=== Extracted entries ===
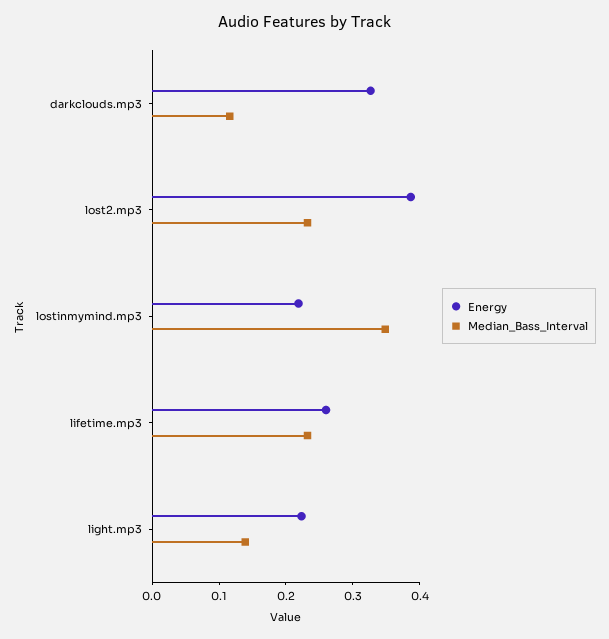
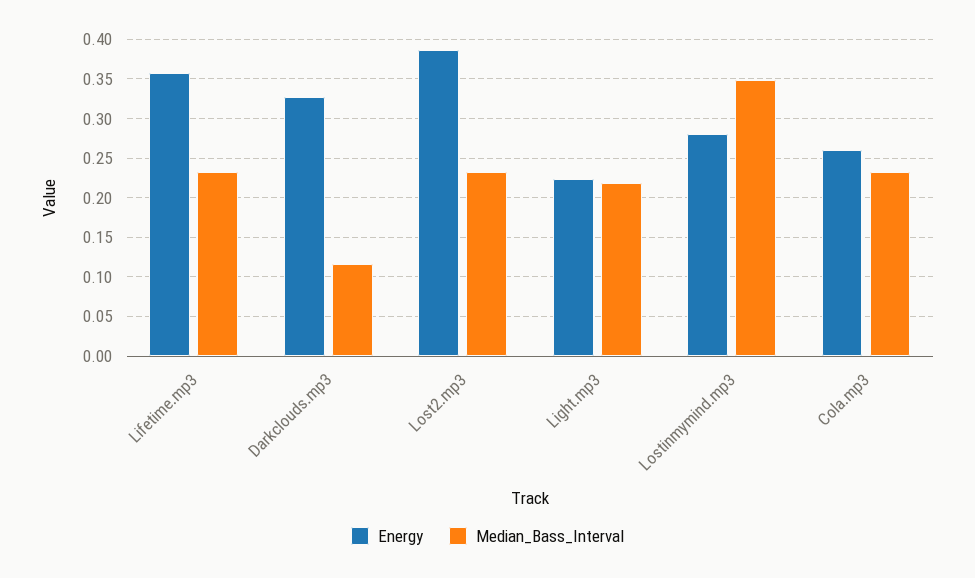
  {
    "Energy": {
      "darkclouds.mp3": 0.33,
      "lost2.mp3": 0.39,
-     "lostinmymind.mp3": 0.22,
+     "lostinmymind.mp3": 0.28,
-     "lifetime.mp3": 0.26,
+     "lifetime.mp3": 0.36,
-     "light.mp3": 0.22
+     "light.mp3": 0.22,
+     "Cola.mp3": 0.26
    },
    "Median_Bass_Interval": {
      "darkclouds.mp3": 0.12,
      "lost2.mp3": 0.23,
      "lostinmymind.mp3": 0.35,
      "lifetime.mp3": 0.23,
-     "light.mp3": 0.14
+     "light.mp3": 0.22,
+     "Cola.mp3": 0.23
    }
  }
===
=== Extracted entries ===
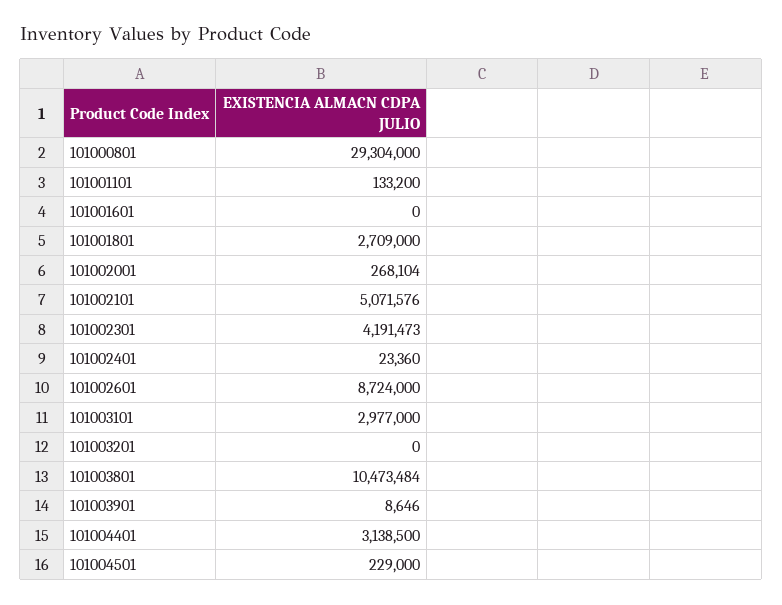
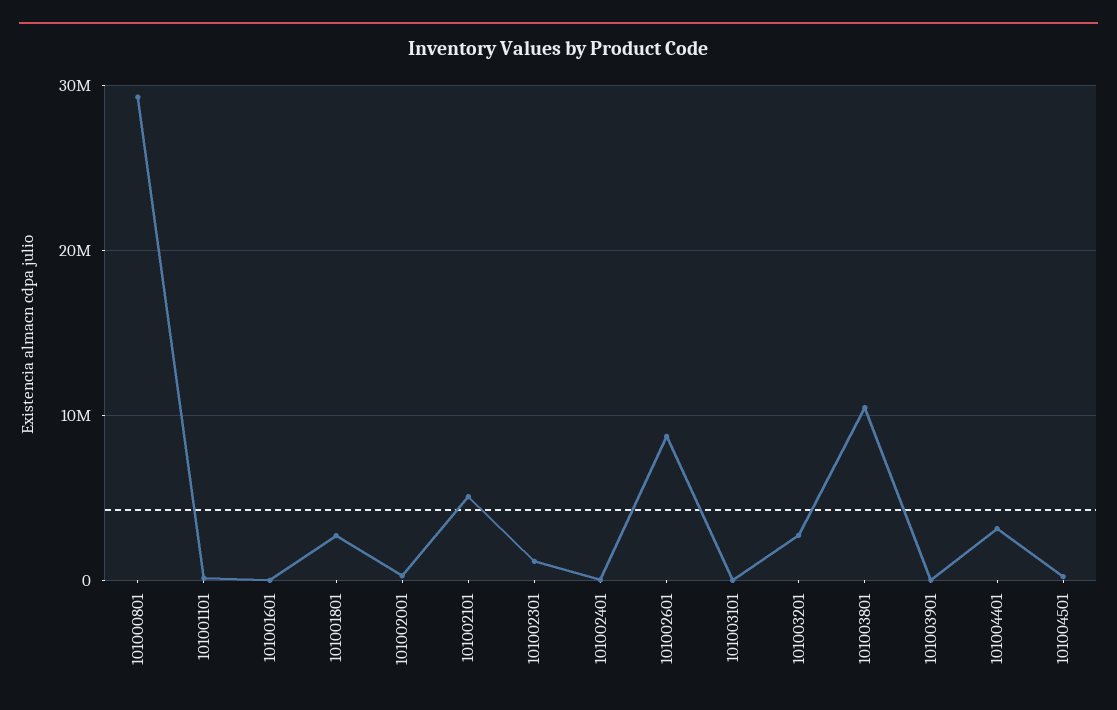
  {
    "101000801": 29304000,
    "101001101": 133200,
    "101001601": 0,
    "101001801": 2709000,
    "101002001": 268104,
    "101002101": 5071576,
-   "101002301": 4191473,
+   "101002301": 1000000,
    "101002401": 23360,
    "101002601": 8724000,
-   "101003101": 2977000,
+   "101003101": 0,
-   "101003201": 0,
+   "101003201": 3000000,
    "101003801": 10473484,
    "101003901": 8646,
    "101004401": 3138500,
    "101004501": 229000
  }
===
Exercise aim — Among the lines above, list those that contain the word "darkclouds".

Answer to the problem —
      "darkclouds.mp3": 0.33,
      "darkclouds.mp3": 0.12,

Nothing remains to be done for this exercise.